*Aufgaben*
1: Beantworten Sie bitte anhand des Berichts über die Fahrt nach Tashi Jong:
(a) Wie war der Himmel, als der Dalai Lama am Morgen aufbrach?
(b) Welches Kloster säumte vollständig die Straße?
(c) In welchem Ort führten maskierte Tänzer von Tashi Shölpa eine lange Reihe an?
2: Schreiben Sie den Bericht über die Fahrt nach Tashi Jong im Anschluss an seinen letzten Satz weiter.

*Zu prüfender Text*
_ _ _ _ _ _ _

Thekchen Chöling, Dharamsala, HP, Indien - Viele Menschen drängten sich mit einem Lächeln im Gesicht entlang der Straße, als Seine Heiligkeit der Dalai Lama heute Morgen bei wolkenlosem Himmel in Richtung Tashi Jong aufbrach. Das gesamte Kloster Gyutö säumte die Straße, um Seine Heiligkeit zu begrüßen, als er vorbeifuhr. Auch in Gopalpur, auf dem Weg nach Palampur, führte eine Gruppe maskierter Tänzer von Tashi Shölpa eine lange Reihe von Schülerinnen und Schülern, Lehrerinnen und Lehrern und Mitarbeitenden der nahe gelegenen Schule des Tibetischen Kinderdorfes (Tibetan Children‘s Village, TCV) an. Viele von ihnen hielten weiße Seidenschals in den Händen. Alle sahen sehr erfreut aus, Seine Heiligkeit sehen zu können.

_ _ _ _ _ _ _

*Datenauszug*
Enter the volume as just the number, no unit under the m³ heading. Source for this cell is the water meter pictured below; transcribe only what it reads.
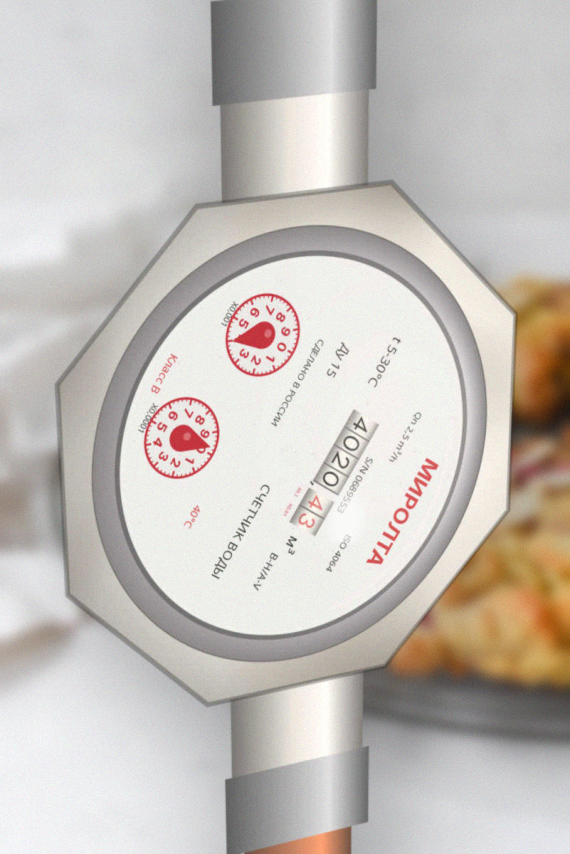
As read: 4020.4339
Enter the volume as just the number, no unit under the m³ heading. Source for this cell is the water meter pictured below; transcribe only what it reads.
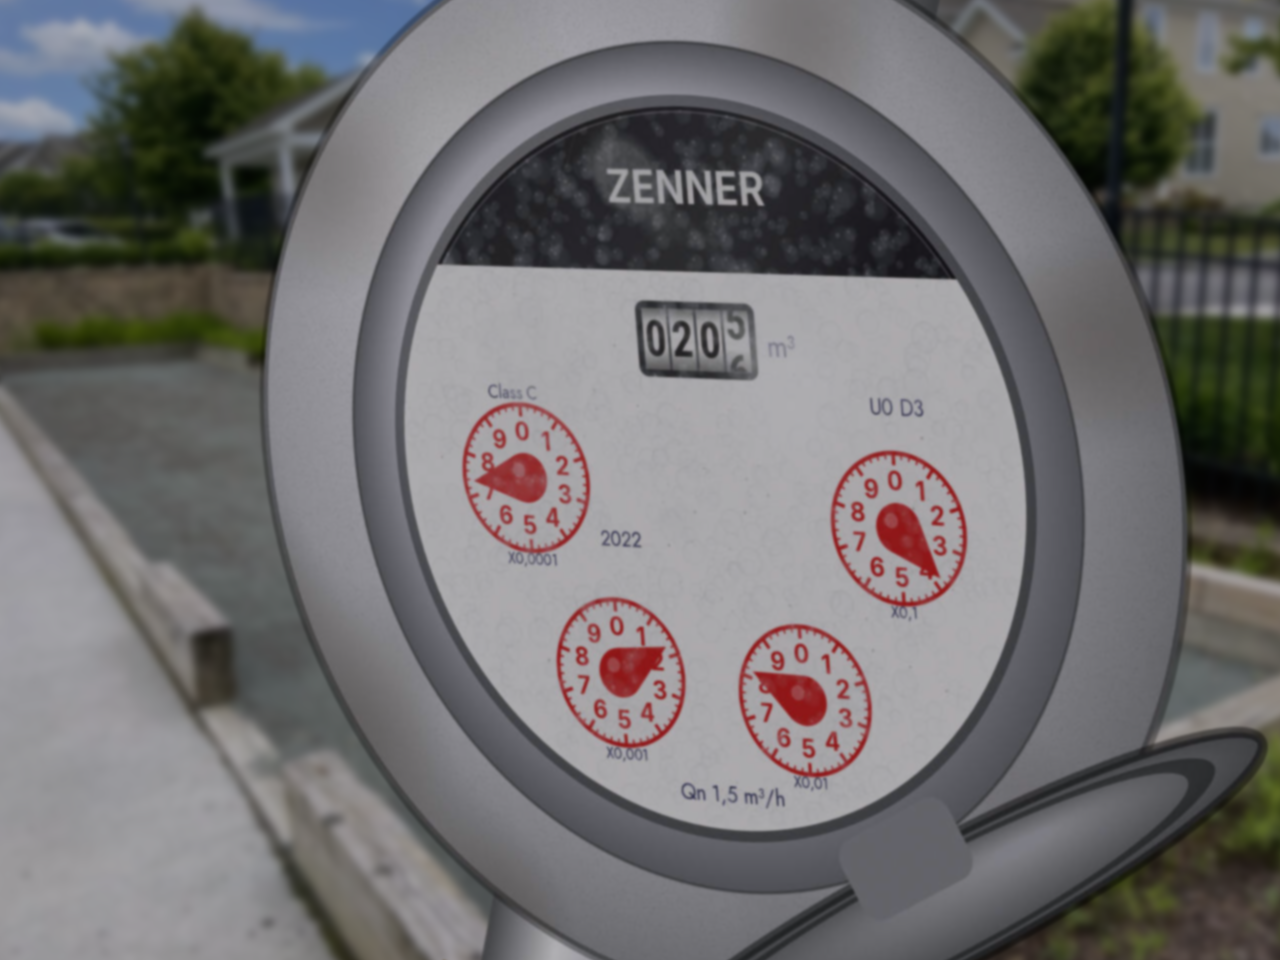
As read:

_ _ _ _ _ _ _

*Lösungen*
1:
(a) Der Himmel war wolkenlos.
(b) Das Kloster Gyutö.
(c) In Gopalpur, auf dem Weg nach Palampur.

2:
Als Seine Heiligkeit in Tashi Jong ankam, wurde er dort von der ganzen Gemeinde begrüßt. Seine Heiligkeit konnte direkt bis zu den Stufen der neuen Versammlungshalle fahren. An der Tür schnitt er das Band durch und eröffnete damit symbolisch das akademische Hauptgebäude des neuen Studienzentrums mit dem englischen Namen „Khamgar Druk Dharmakara College“. Am Kopf der Halle entzündete er eine Butterlampe vor einer großen Buddha-Statue.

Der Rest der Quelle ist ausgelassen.